The instrument may output a series of samples or digital snapshots with each sample separated by a tubing length not readily determined using conventional technology. The separation between samples may be a millimeter, a centimeter, or a meter of tubing length, for example. Distance between samples may vary, fluctuate, or change erratically as the operator changes the tubing speed. Moreover, sample data may blur or become smeared when the tubing is moving rapidly. Consequently, fixing the time interval between each snapshot and allowing the tubing speed to vary between snapshots, as occurs in most conventional instruments, can produce data that is difficult to interpret or fails to adequately characterize the tubing.
Another shortcoming of conventional instruments is that they generally provide an insufficient or limited level of processing of the digital samples. When the tubing is moving slowly through the instrument's measurement zone or is stationary, an operator may incorrectly interpret variation in the digital samples as a wall defect; however, the variation may actually result from an extraneous effect or signal noise. At slow tubing speeds, signal spikes due to noise or a random event can be mistaken for a defective tubing condition.
Meanwhile, when the tubing is moving quickly through the measurement zone, the tubing motion may blur or smooth signal spikes that are actually due to tubing defects, thereby hiding those defects from operator observation.
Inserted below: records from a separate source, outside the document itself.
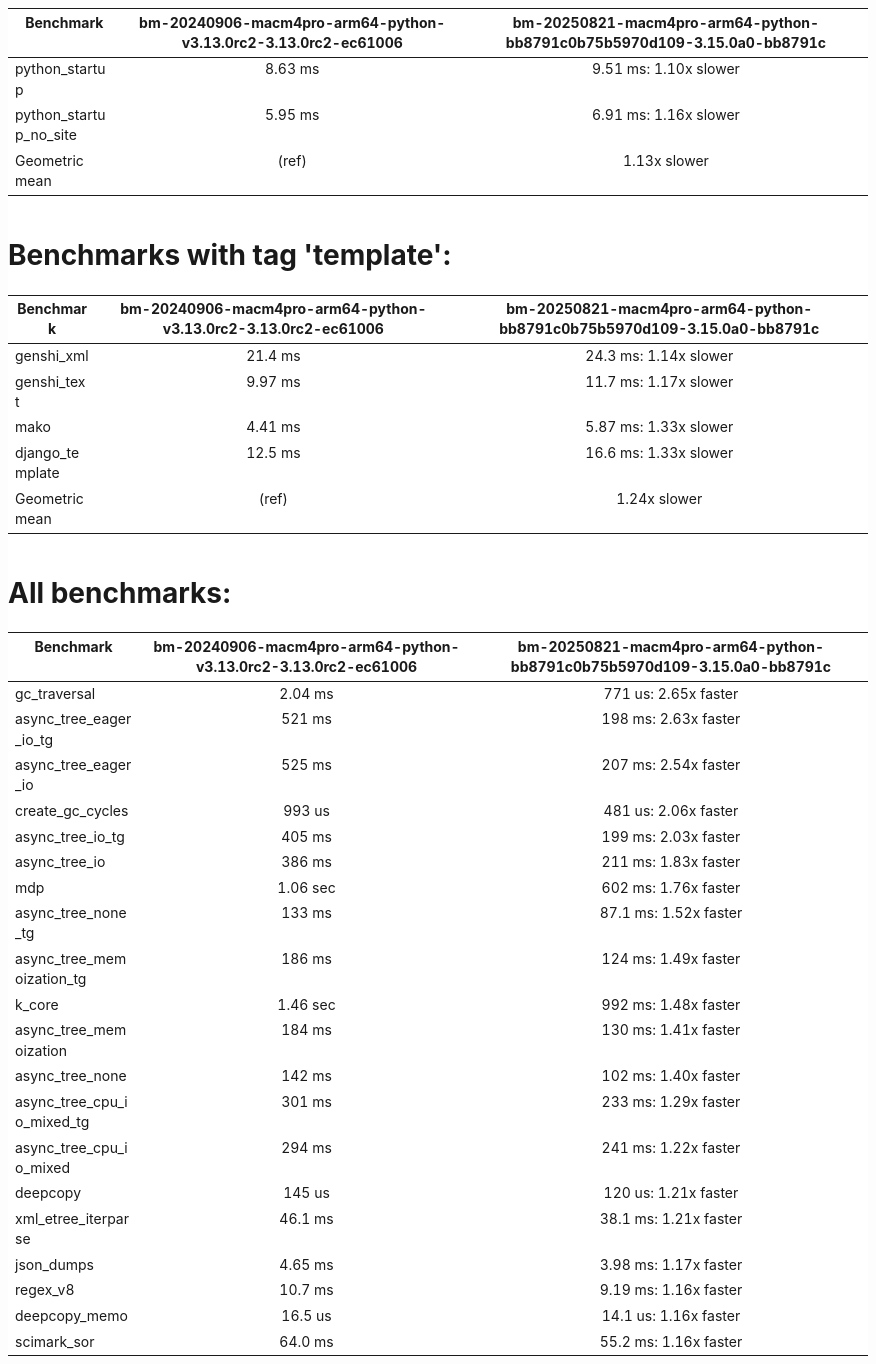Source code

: | Benchmark              | bm-20240906-macm4pro-arm64-python-v3.13.0rc2-3.13.0rc2-ec61006 | bm-20250821-macm4pro-arm64-python-bb8791c0b75b5970d109-3.15.0a0-bb8791c |
|------------------------|:--------------------------------------------------------------:|:-----------------------------------------------------------------------:|
| python_startup         | 8.63 ms                                                        | 9.51 ms: 1.10x slower                                                   |
| python_startup_no_site | 5.95 ms                                                        | 6.91 ms: 1.16x slower                                                   |
| Geometric mean         | (ref)                                                          | 1.13x slower                                                            |

Benchmarks with tag 'template':
===============================

| Benchmark       | bm-20240906-macm4pro-arm64-python-v3.13.0rc2-3.13.0rc2-ec61006 | bm-20250821-macm4pro-arm64-python-bb8791c0b75b5970d109-3.15.0a0-bb8791c |
|-----------------|:--------------------------------------------------------------:|:-----------------------------------------------------------------------:|
| genshi_xml      | 21.4 ms                                                        | 24.3 ms: 1.14x slower                                                   |
| genshi_text     | 9.97 ms                                                        | 11.7 ms: 1.17x slower                                                   |
| mako            | 4.41 ms                                                        | 5.87 ms: 1.33x slower                                                   |
| django_template | 12.5 ms                                                        | 16.6 ms: 1.33x slower                                                   |
| Geometric mean  | (ref)                                                          | 1.24x slower                                                            |

All benchmarks:
===============

| Benchmark                        | bm-20240906-macm4pro-arm64-python-v3.13.0rc2-3.13.0rc2-ec61006 | bm-20250821-macm4pro-arm64-python-bb8791c0b75b5970d109-3.15.0a0-bb8791c |
|----------------------------------|:--------------------------------------------------------------:|:-----------------------------------------------------------------------:|
| gc_traversal                     | 2.04 ms                                                        | 771 us: 2.65x faster                                                    |
| async_tree_eager_io_tg           | 521 ms                                                         | 198 ms: 2.63x faster                                                    |
| async_tree_eager_io              | 525 ms                                                         | 207 ms: 2.54x faster                                                    |
| create_gc_cycles                 | 993 us                                                         | 481 us: 2.06x faster                                                    |
| async_tree_io_tg                 | 405 ms                                                         | 199 ms: 2.03x faster                                                    |
| async_tree_io                    | 386 ms                                                         | 211 ms: 1.83x faster                                                    |
| mdp                              | 1.06 sec                                                       | 602 ms: 1.76x faster                                                    |
| async_tree_none_tg               | 133 ms                                                         | 87.1 ms: 1.52x faster                                                   |
| async_tree_memoization_tg        | 186 ms                                                         | 124 ms: 1.49x faster                                                    |
| k_core                           | 1.46 sec                                                       | 992 ms: 1.48x faster                                                    |
| async_tree_memoization           | 184 ms                                                         | 130 ms: 1.41x faster                                                    |
| async_tree_none                  | 142 ms                                                         | 102 ms: 1.40x faster                                                    |
| async_tree_cpu_io_mixed_tg       | 301 ms                                                         | 233 ms: 1.29x faster                                                    |
| async_tree_cpu_io_mixed          | 294 ms                                                         | 241 ms: 1.22x faster                                                    |
| deepcopy                         | 145 us                                                         | 120 us: 1.21x faster                                                    |
| xml_etree_iterparse              | 46.1 ms                                                        | 38.1 ms: 1.21x faster                                                   |
| json_dumps                       | 4.65 ms                                                        | 3.98 ms: 1.17x faster                                                   |
| regex_v8                         | 10.7 ms                                                        | 9.19 ms: 1.16x faster                                                   |
| deepcopy_memo                    | 16.5 us                                                        | 14.1 us: 1.16x faster                                                   |
| scimark_sor                      | 64.0 ms                                                        | 55.2 ms: 1.16x faster                                                   |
That is, with conventional instruments, high-speed tubing motion may mask or obscure tubing wall defects. This phenomenon can be likened to the image blurring that can occur when a person takes a photograph of a fast moving car. Conventional technologies often fail to differentiate between signal features that indicate the presence of valid tubing defects and other signal features caused by phenomena unrelated to tubing defects. An observer may struggle to determine with confidence whether actual tubing defects are associated with signal anomalies, for example.
Beyond the limitations associated with validating tubing data, conventional instrumentation technologies typically provide little or no capabilities for data interpretation. A well may have a chemical condition that causes tubing corrosion or that negatively impacts production. The sucker rods may exhibit harmonic oscillations that cause premature tubing wear, also inhibiting production. Identifying these or other well conditions is generally difficult using conventional techniques for presentation and manual review of tubing data.
To address these representative deficiencies in the art, an improved capability for processing data is needed, for example in a petroleum application wherein the data is collected from tubing that has been disposed in an oil well. A need also exists for a method to determine whether structures or features in the data are valid and/or indicate the presence of a tubing defect. A further need exists for a capability to interpret tubing data so as to deduce from that data the operational state of the well. Yet another need exists for a computer-based method of identifying and diagnosing well problems based on scanning tubing that has been removed from the well. A capability addressing one or more of these needs would promote more effective or more profitable well operation.